12:6 Still he was having one beloved son. He sent him last to them, saying, "They will respect my son." 7. But those farmers said to themselves, "This is the heir. Come. Let us kill him, and the inheritance will be ours." 8. And having taken, they killed him and cast him out of the vineyard.

Jesus is clearly the Son whom God sent. In this parable, he anticipates that he is about to be killed by the leadership of Israel like the prophets before him. In 11:18, they have already begun to plot. If he stays in the environs of Jerusalem, it is only a matter of time.   

12:9 What will the Lord of the vineyard do? He will come and destroy those farmers and will give the vineyard to others. 10. Not even have you read this Scripture: "The stone that the ones building rejected--this [one] has become the head of the corner." 11. This [head] came to be from the Lord, and it is marvelous in our eyes.

The victory of such "farmers" is only temporary. There will be consequences. The landowner, so patient for so long, will not suffer this insolence forever, especially when they have killed his son. He will utterly destroy them. Although Mark does not make the connection to the destruction of Jerusalem in AD70 explicit, the audience of Mark would make the connection easily enough.

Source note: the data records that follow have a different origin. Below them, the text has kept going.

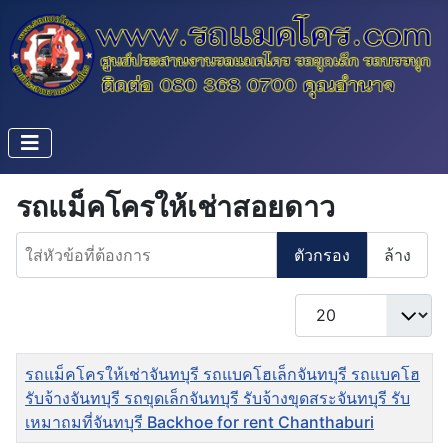
รถแม็คโครให้เช่าสอยดาว
ใส่หัวข้อที่ต้องการ
ตัวกรอง
ล้าง
แสดง #
ชื่อ
รถแม็คโครให้เช่าจันทบุรี รถแบคโฮเล็กจันทบุรี รถแบคโฮ
รับจ้างจันทบุรี รถขุดเล็กจันทบุรี รับจ้างขุดสระจันทบุรี รับ
เหมาถมที่จันทบุรี Backhoe for rent Chanthaburi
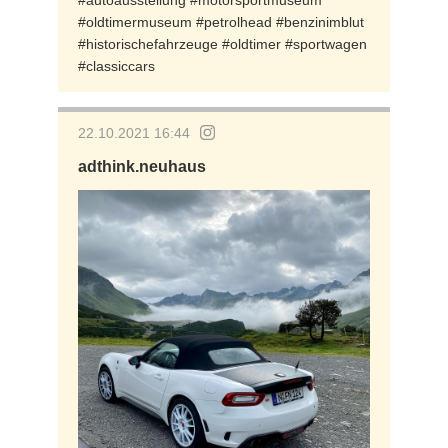
#autoausstellung #motorsportmuseum
#oldtimermuseum #petrolhead #benzinimblut
#historischefahrzeuge #oldtimer #sportwagen
#classiccars
22.10.2021 16:44
adthink.neuhaus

The event of Palm Sunday echoed Psalm 118 in more than one verse. Here Jesus quotes it again explicitly (Psalm 118:22). They have rejected Jesus as a stone in the building of Israel, but God is going to make Jesus the cornerstone of the kingdom of God. God is the Master of the vineyard. He will install whom he wants to install. He will build the way he wants to build Israel. And he wants to build on Jesus. This is a truly marvelous development!

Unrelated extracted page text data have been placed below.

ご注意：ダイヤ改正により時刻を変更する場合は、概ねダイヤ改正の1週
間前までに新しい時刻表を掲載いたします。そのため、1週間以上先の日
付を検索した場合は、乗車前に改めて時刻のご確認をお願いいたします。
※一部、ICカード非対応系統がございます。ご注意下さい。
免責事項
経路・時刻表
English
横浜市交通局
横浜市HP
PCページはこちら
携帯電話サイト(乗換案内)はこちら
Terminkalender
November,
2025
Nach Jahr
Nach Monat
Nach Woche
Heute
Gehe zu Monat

12. And they were seeking to grab him, and they feared the crowd, for they knew that he spoke this parable against them. And, having left him, they went away.

The leaders of Jerusalem are not stupid. The fact that they do not have ears to hear does not mean in this instance that they do not know what he means,. They simply reject it with all their being. At the end of Monday, they wanted to find a way to get rid of Jesus. Now it is Tuesday and they feel even more strongly about it.